FWIW this also works with Valgrind, and you might be interested in https://gitlab.winehq.org/wine/wine/-/merge_requests/1074 too.
That is interesting. So, but do I see correctly that this only works, if the Windows Pe/Coff files, actually have **DWARF** unwind information embedded. Which is as far as I am aware only the case for cross-compilation with mingw, right?
It's not exactly the `pushfl` but more that the dispatcher pops `rip` first, which effectively removes the return address from the stack, then `pushfl` overrides its value. It's not causing problems later because the dispatcher uses the poped `rip` value to return to the caller, but it temporarily confuses GDB stack unwinding. Maybe with your CFI instructions it's not required.
Right! And that is the reason why we don't need it, as we do specify "RIP" based on syscall frame and not based on CFA, right as it gets popped. I think that's another case, where it is actually better to do the `breg` instructions, as it gives you the freedom to specify some variables based on CFA and some based on register content.
The reason I've been told, is that some DRMs are checking that the NT syscalls didn't touch the stack. I don't really know more.
Oh interesting. That makes a lot of sense, and our lives so much harder... :smile:
Yes, it's already an issue for `perf` captures when you want stack traces that cross user and kernel stacks, and I don't really have any good solution for that. Having an optional working mode which would interleave kernel frames and user frames may be possible but it doesn't seem much tractable.

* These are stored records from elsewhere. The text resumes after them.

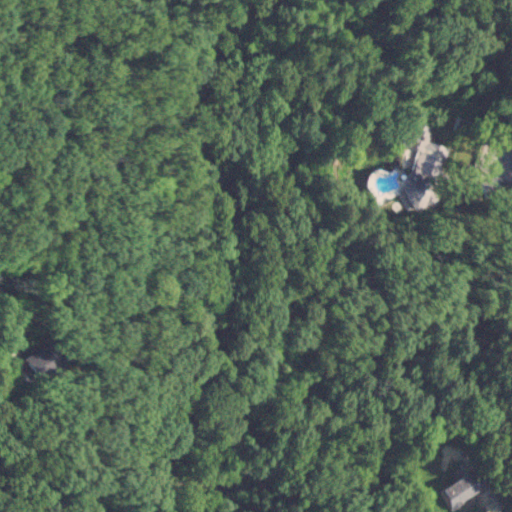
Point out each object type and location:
road: (501, 152)
building: (421, 165)
building: (421, 165)
building: (486, 183)
building: (487, 183)
building: (459, 487)
building: (459, 488)
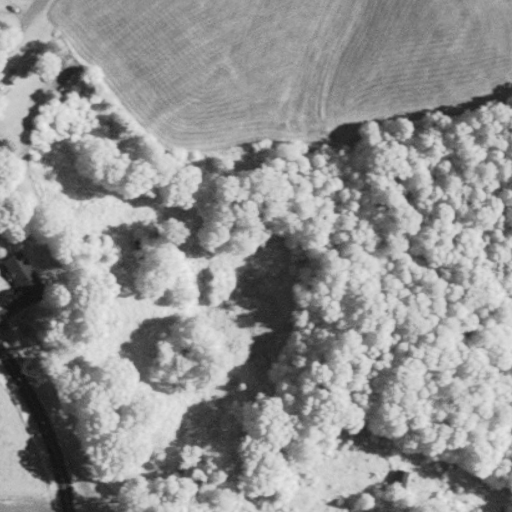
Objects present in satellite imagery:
road: (19, 29)
building: (12, 272)
road: (44, 429)
building: (384, 473)
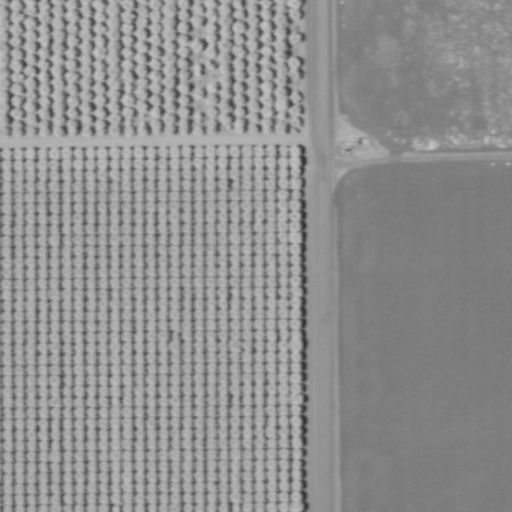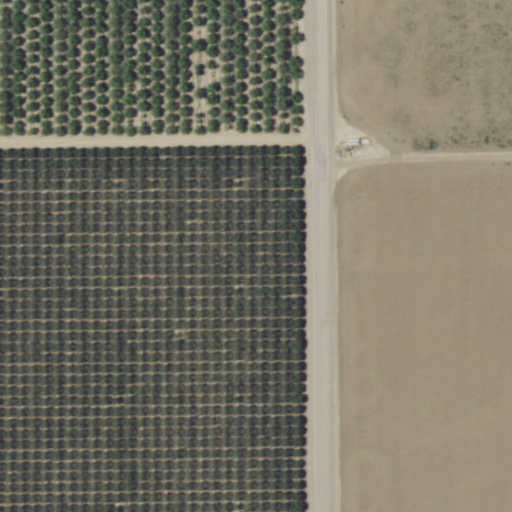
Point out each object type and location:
road: (321, 256)
crop: (427, 256)
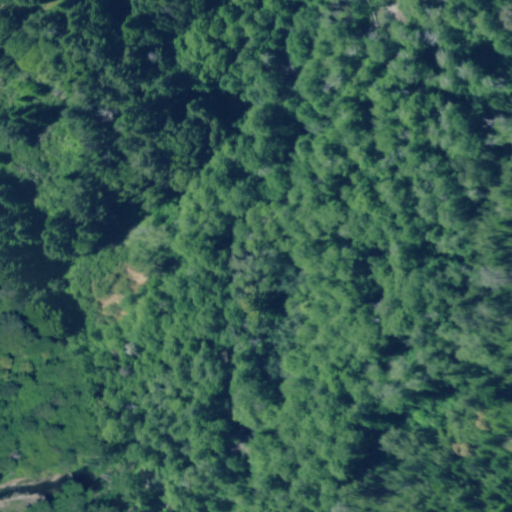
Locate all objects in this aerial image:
road: (144, 197)
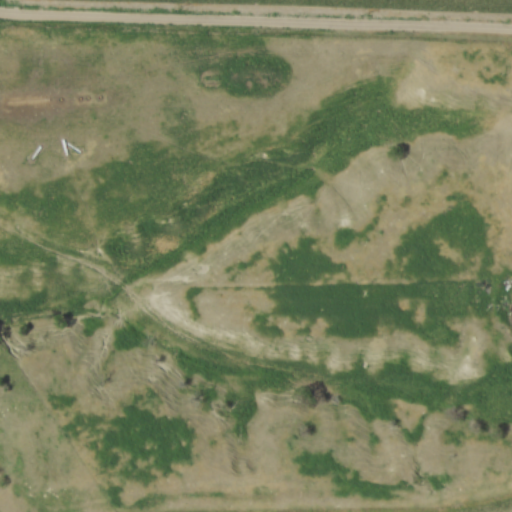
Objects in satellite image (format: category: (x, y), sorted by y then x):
crop: (439, 2)
crop: (455, 506)
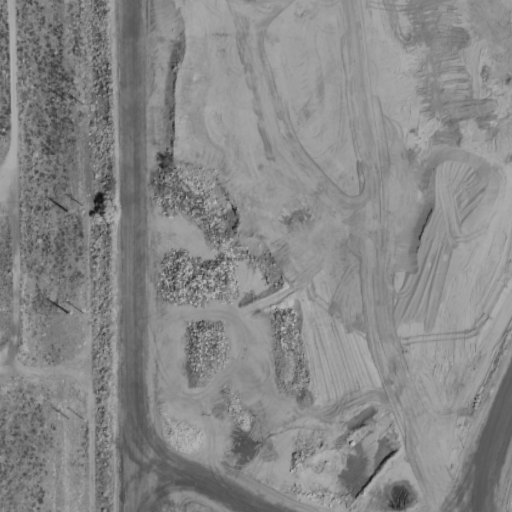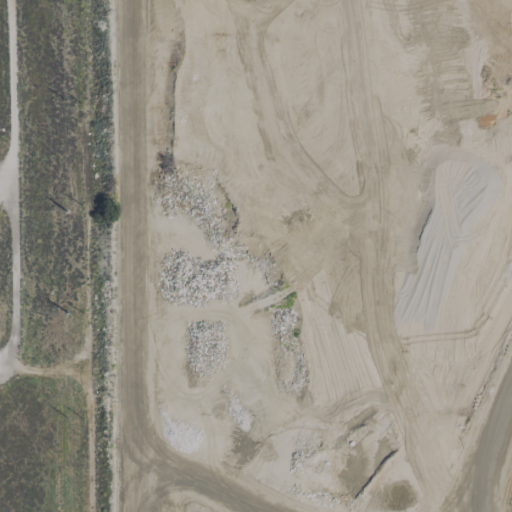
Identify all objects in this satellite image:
road: (13, 176)
road: (232, 255)
quarry: (301, 256)
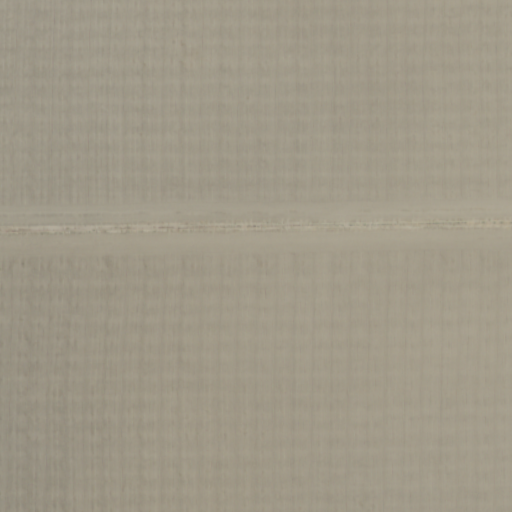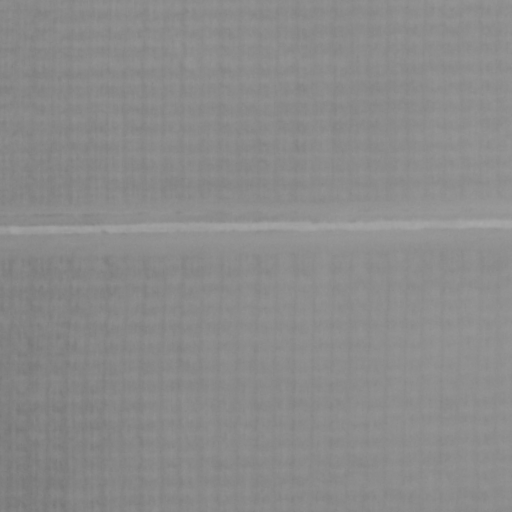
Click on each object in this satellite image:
road: (256, 203)
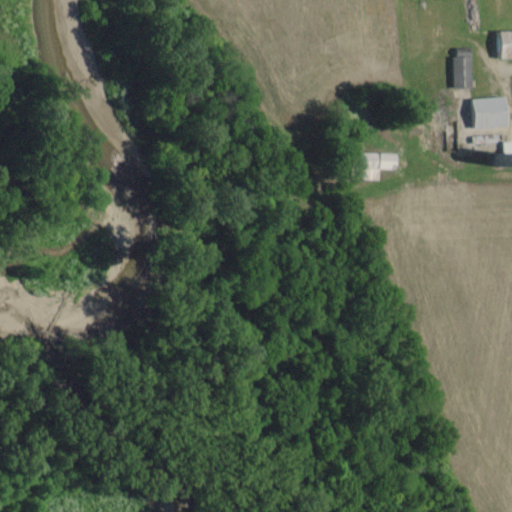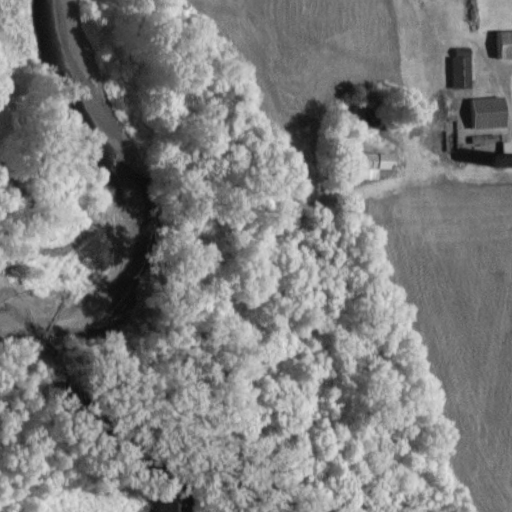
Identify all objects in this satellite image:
building: (502, 45)
road: (488, 59)
building: (458, 70)
building: (480, 108)
building: (365, 165)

Yep, `perf` is actually using the same `perf_event_open` syscall that we are using. So it makes sense that we are observing the same issue. The "bruteforce" way we worked around with that, is to inject into the syscall dispatcher (using a uprobe) and always collect the "user-space" stack, then for the actual samples, make both stacks available to the unwinder. This obviously comes with a big performance hit, and might corrupt your performance characteristics. However, it actually turned out to be useful to find some issues.
An alternative solution, that we never ended up actually implementing would be to use a eBPF program for the sampling/stack collection. We could make it copy both stacks explicitly.
Obvious the more elegant solution would be, as you mentioned, to either have a switch in Wine to only have one stack, or alternatively, make it possible in perf_event_open, to collect both stacks. It would be be not the first time that Linux kernel has special handling for wine.
I should probably add that it only does that when it has the debug info for the PE modules, this isn't currently well supported, and needs to be done somehow manually.
Are you referring to the Windows unwind information (runtime function), or the DWARF information mentioned above? Our LLDB patch (which we hopefully upstream soon), as well as the libunwindstack implementation actually takes care of all kind of PE/Coff modules, and is able to use runtime function as well, as DWARF information.